• [Instructions for the task]
Each entry below is to be extracted exactly.

• [Stored items]

■ ■ ■ ■ ■

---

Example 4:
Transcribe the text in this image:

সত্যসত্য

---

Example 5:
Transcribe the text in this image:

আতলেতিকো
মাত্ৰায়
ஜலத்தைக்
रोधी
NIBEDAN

■ ■ ■ ■ ■

• [Result for this exercise]
---

Example 4:
Transcribe the text in this image:

সত্যসত্য

---

Example 5:
Transcribe the text in this image:

আতলেতিকো
মাত্ৰায়
ஜலத்தைக்
रोधी
NIBEDAN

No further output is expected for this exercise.